I work in an international language school for adult learners learning English as a second language (ESL). Although it is a well-resourced school technologically, the ‘library’ is so small that it all fits in a wardrobe. It is a tiny library. Loh and Sun (2019) recommend that schools choose contemporary books when stocking a library, but our books are mostly donations from teachers. What little budget exists for books is spent on a few sets of specially adapted texts for ESL learners. At a time when reading for enjoyment may be declining globally (Rutherford, Singleton, Derr, & Merga, 2018), this post explores the importance of choosing literature that connects with popular culture. It will suggest two achievable actions that schools with tiny libraries can follow to ensure students still have access to relevant and contemporary reading resources.

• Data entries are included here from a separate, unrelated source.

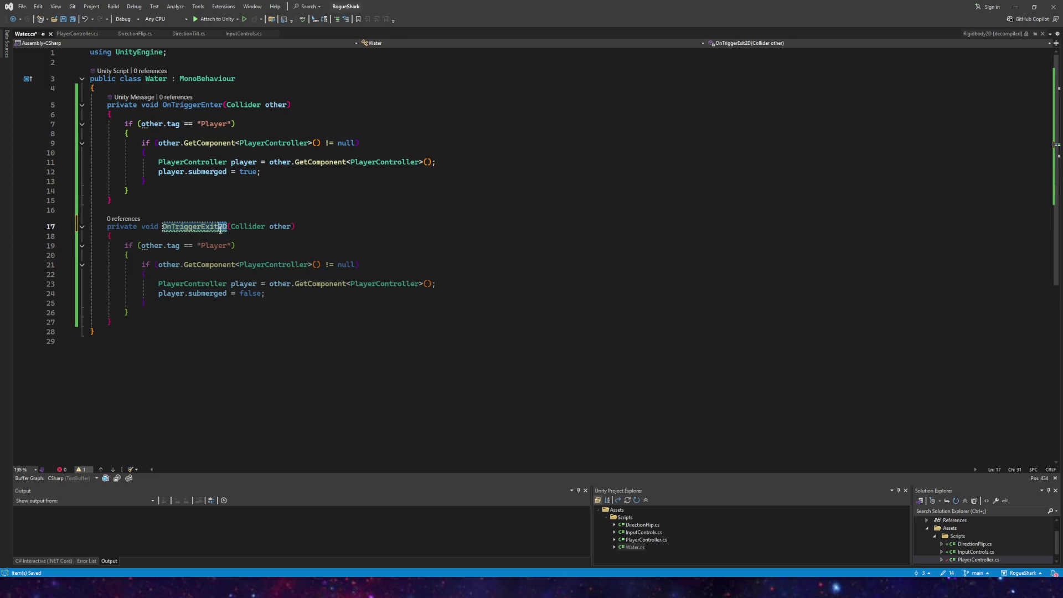
key(BackSpace)
key(Delete)
key(BackSpace)
key(BackSpace)
key(BackSpace)
text(tri)
key(BackSpace)
key(BackSpace)
key(BackSpace)
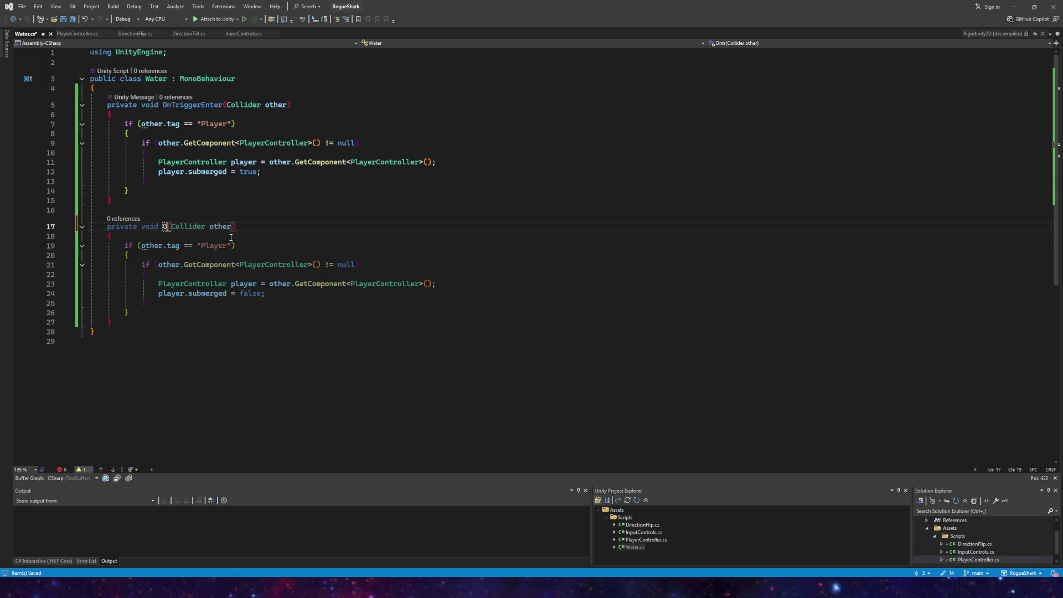
text(On)
Step: Retype the declaration as 'private void OnTriggerExit2D' and check its code actions
key(BackSpace)
key(BackSpace)
key(BackSpace)
text(ate void OnTrigger)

Reading is an important skill for ESL learners. It helps them to move beyond speaking and listening and to integrate with new cultures and vocabulary (Horwitz, 2013). Students often complete intensive reading in class, reading short passages designed to test comprehension or vocabulary. However, it is important that they also complete extensive reading, reading for gist and enjoyment (Horwitz, 2013). Practising extensive reading helps learners to increase their language ability and range of vocabulary faster than only doing intensive reading would (Suk, 2017).

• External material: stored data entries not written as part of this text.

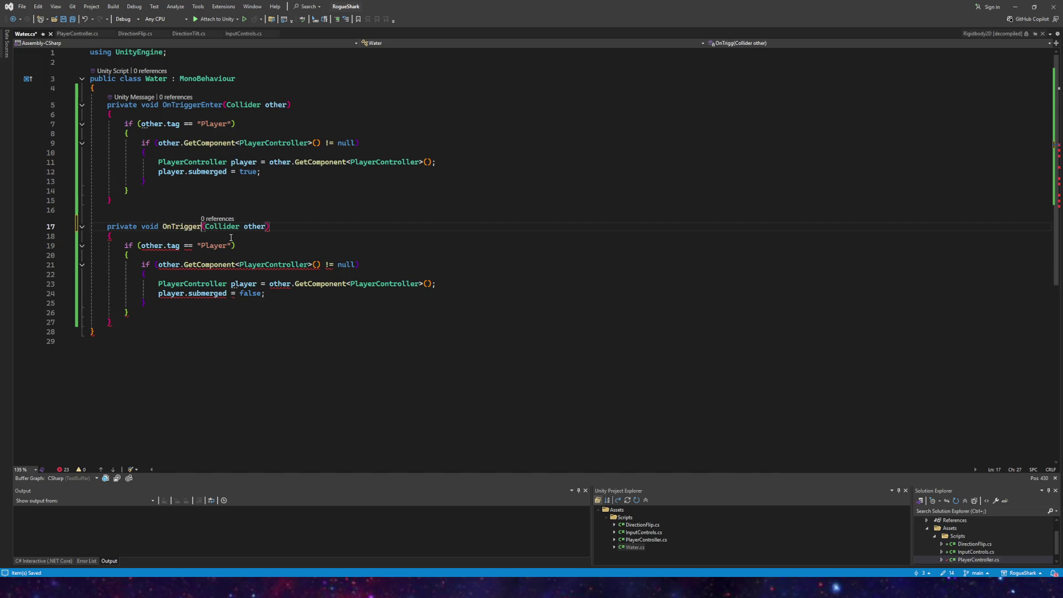
text(Exit2D)
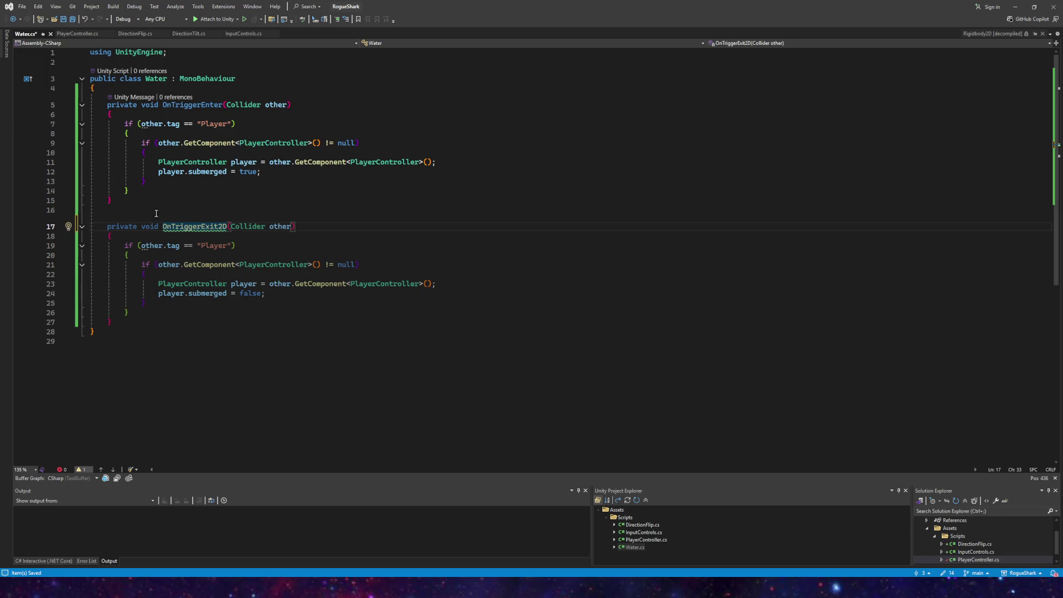
right_click(194, 232)
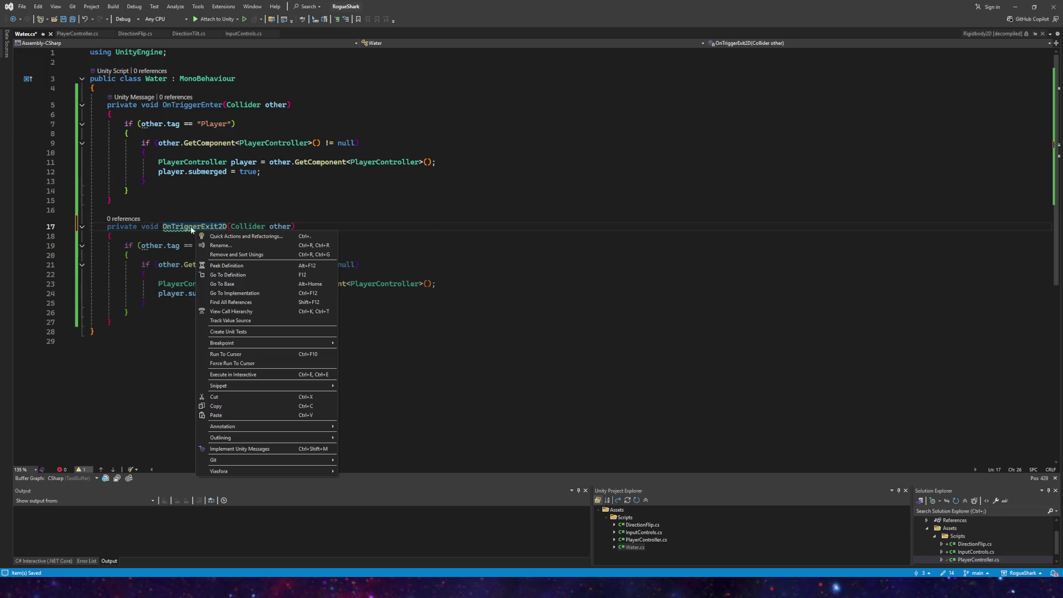
key(Escape)
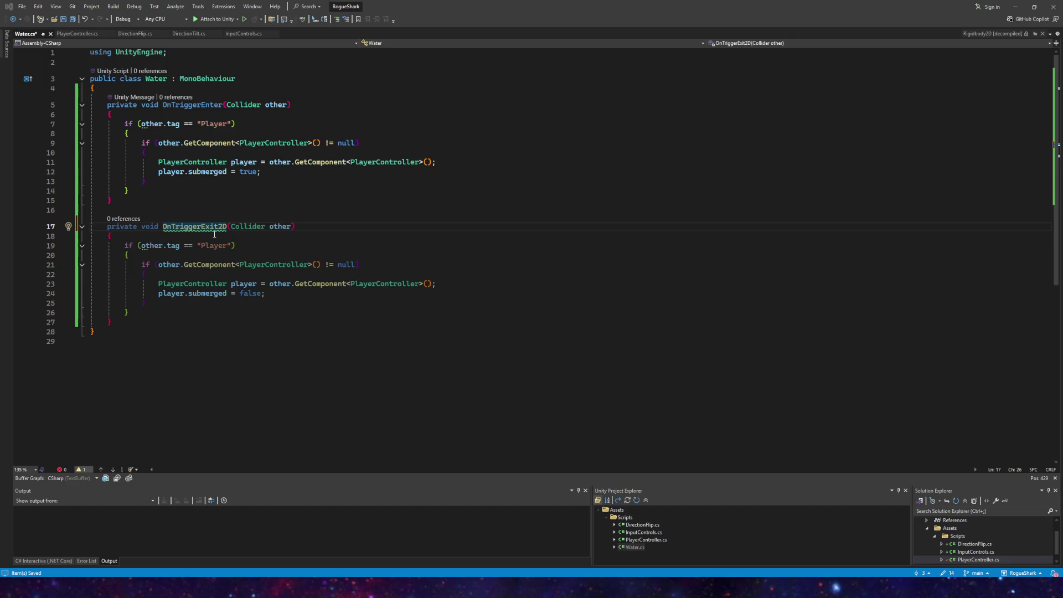
Step: Change the OnTriggerExit2D parameter type from Collider to Collision
double_click(265, 227)
text(coll)
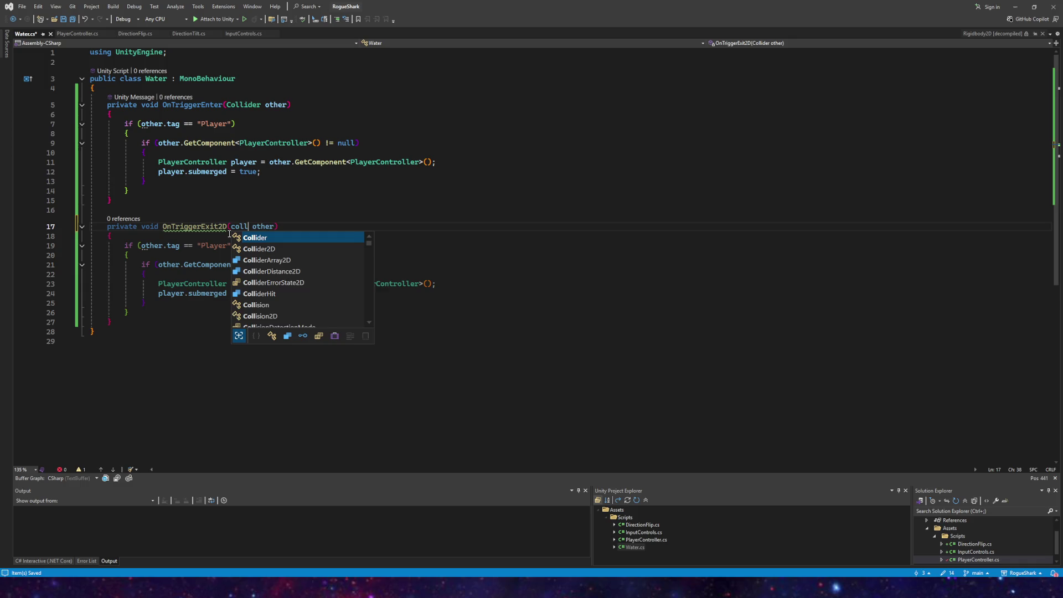
text(ision)
key(Tab)
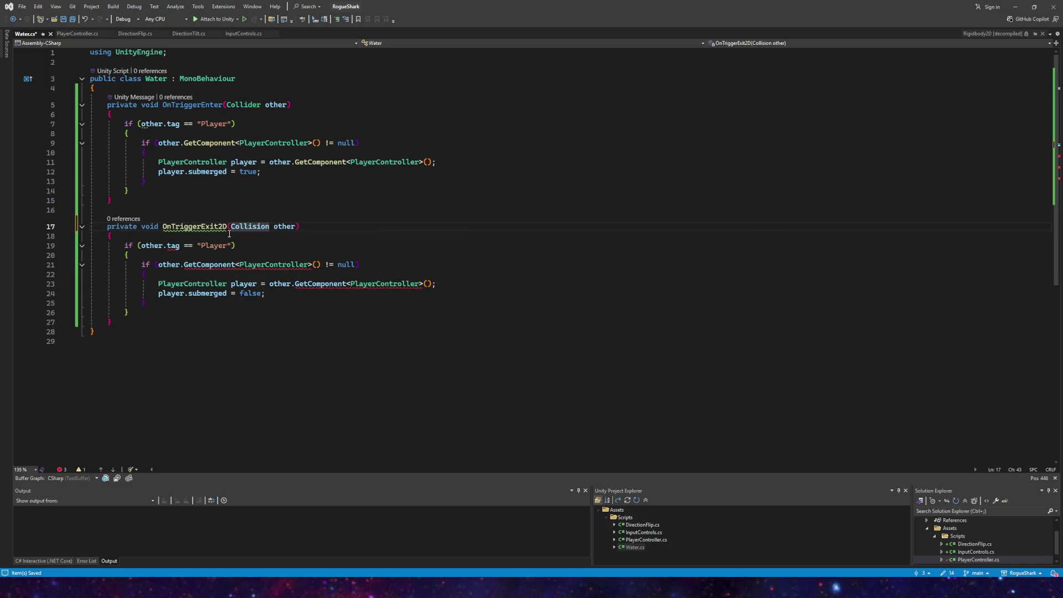
Step: Insert 'gameObject.' before GetComponent on line 21 and before tag on line 19
mouse_move(169, 246)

Popular culture is important for young ESL learners because it can make course content relevant and reduce culture shock. The culture around us, including the things we do, say and interact with, has an impact on our identity formation (McGraw, 2017). Using popular culture in the curriculum can help decrease resistance to studying (Luk & Hui, 2017) because students feel the content is relevant to them. Additionally, international students sometimes feel isolated (Taliaferro, Muehlenkamp, & Jeevanba, 2019). Interacting with familiar popular culture and sharing interests with peers might reduce this culture shock. Popular culture helps people interact with new ideas and can change their thinking (Takacs, 2015). Having a range of texts in the library relevant to popular culture is therefore very important.

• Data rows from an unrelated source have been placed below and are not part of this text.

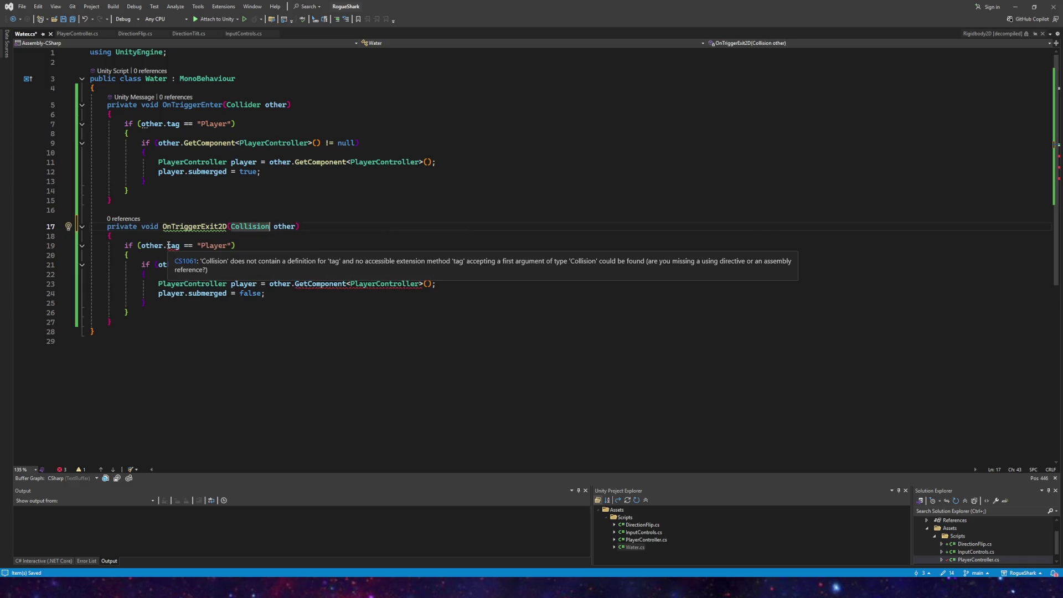
click(184, 265)
text(gameObject.)
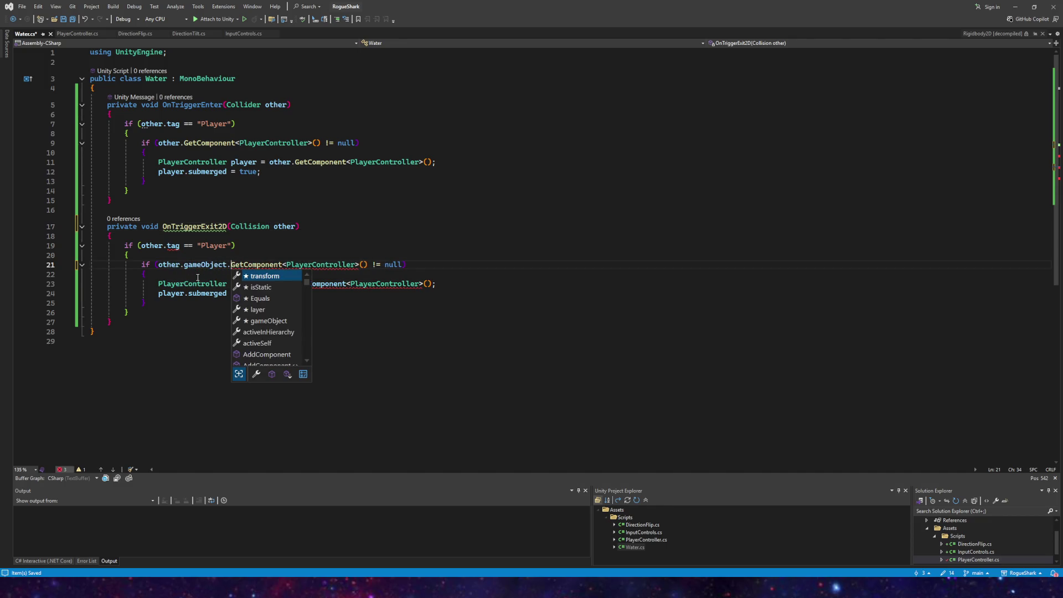
click(166, 246)
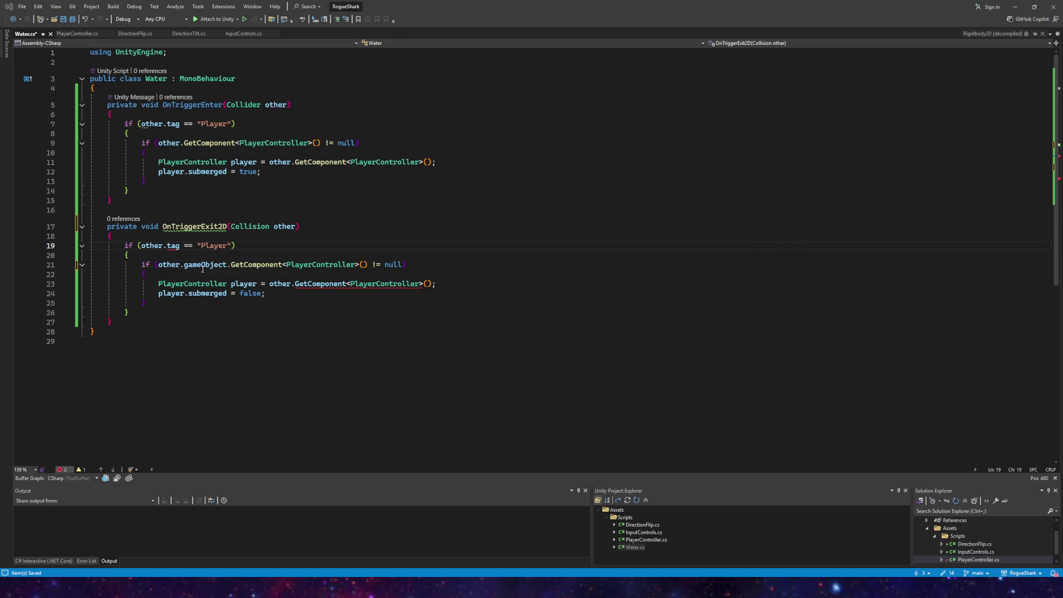
click(168, 246)
text(Game)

A problem with tiny libraries is their limited range of texts. Pop culture texts (which could include films, books, magazines, and social media) are an integral part of the way that young people understand the world, and integrating these texts into the curriculum can help students find relevance in more academic texts (Hall, 2011). As the selection available in the library is limited and outdated, integrating the texts would be problematic. A lack of class sets might also require teachers to break copyright law. By failing to have a functional library and by failing to promote reading for knowledge and pleasure, language schools can miss an integral part of higher education, but there are possible actions that can reduce this risk.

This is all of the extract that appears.